Nova, you say that Semantic graphs expose their data and the meaning of links through RDF and OWL and then you say other apps can make use of this data. Can you please give a few examples as to how this semantic graph can be of use for other apps?

zeb hodge

Thank you, Nova. This is a great description of how these technologies relate to the web we already know. This is one of the biggest hurdles for us to overcome: explaining what we're so excited about, both to fellow programmers as well as to non-programmers.


Hi Nova, very good explanation of the semantic graph. Its always encouraging for me to read ur blog as I too am working on an ambitious semantic web project :)

John Brisbin

G'Day from the Antipodes, Nova.

As usual, your thoughts provoke more thoughts. Is that negentropic?

The part of this post I'm not comfortable with is the presumption that--just because RDF provides us with a well-formed container into which we humans can pour information about the information--suddenly the machines will be able to use each other's information ["App C can immediately begin to use this data correctly and consistently with how App B uses it"] to deliver an improvement in the knowledge state experienced by some other humans...

Surely the mere fact that RDF offers a structure does virtually nothing to improve the chance that most humans will start to think like S.R. Ranganathan and populate their ontologies etc with logical, useful, language.

IOW: the G3 gambit makes it much easier and faster for machines to locate yet another confusing piece of human-generated information that requires some level of disambiguation.

I think my nagging problem is that RDF appears to be used to store information fundamentally mismatched with RDFs level of abstraction.

The semantic web cannot be driven by more human coloratura...there's no end to the amount of clarification that is required for usefully machine-mediated human communication, no matter how neatly the storage containers fit together.

To me it seems more productive to use RDF as a storage grid for a type of metadata that is more native (somehow) to the logics of the machines themselves. There needs to be more of a state change in the qualities of the information held at the first (or surely the second) order of abstraction above the original.

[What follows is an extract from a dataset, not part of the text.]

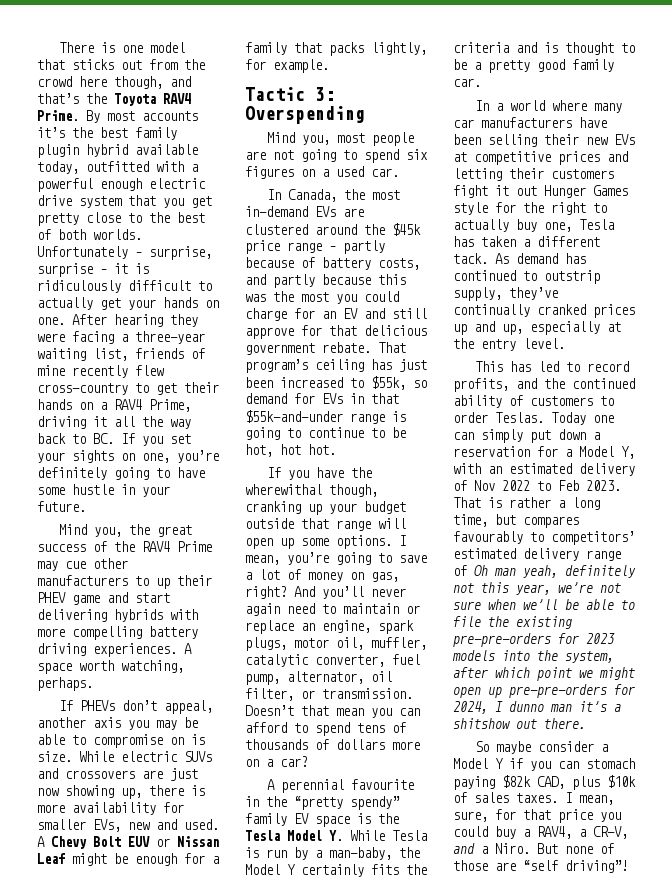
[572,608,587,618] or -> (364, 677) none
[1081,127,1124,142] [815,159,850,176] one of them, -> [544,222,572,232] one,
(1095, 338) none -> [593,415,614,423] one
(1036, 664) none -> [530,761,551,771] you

I understand the need to improve people's habits of describing what they're talking about so that people two nodes away can still get the message. But the whole project suffers mightily when you ask those same messy humans to do the job.



Yihong Ding


I agree with your analysis. To me, however, I have another interpretation about Tim's GGG claim.

I understand GGG to be equivalent to WWW but from a different angle of view. When we talk about WWW, we take the publisher's point of view; when we talk about GGG, we are trying to take the viewer's point of view. Both views look upon the same Web, but gathering a different structure of the Web. Moreover, I believe that the purpose of Twine is exactly an attempt to convert the web information storage from the original publisher-oriented point of view to the more friendly viewer-oriented point of view.

You may look at the entire analysis of my understanding of GGG at Thinking Space.

-- Yihong

Anne Z.

Hi Nova, I left a response on GigaOM but also wanted to stop by here and say thanks for the comment and the post.

I'm not arguing that you can't represent a unified social graph semantically -- I'm pointing about how a unified social graph doesn't really adequately represent the complexity of human relationships. And I'm also wondering if moving towards a semweb approach for the social graph removes too much of the human, since semantic web technologies are all about machine processing.

Seems to me that many people calling for a unified social graph are those that treat their friends/fans like undifferentiated nodes. Most people, however, don't have so many people they interact with online (or so many services) that they need a unified, machine-processable approach. And a unified machine-processable approach has drawbacks (possibility for spam and privacy abuses, a loss of having multiple ways to say "you are my friend," a loss of multiple identities online).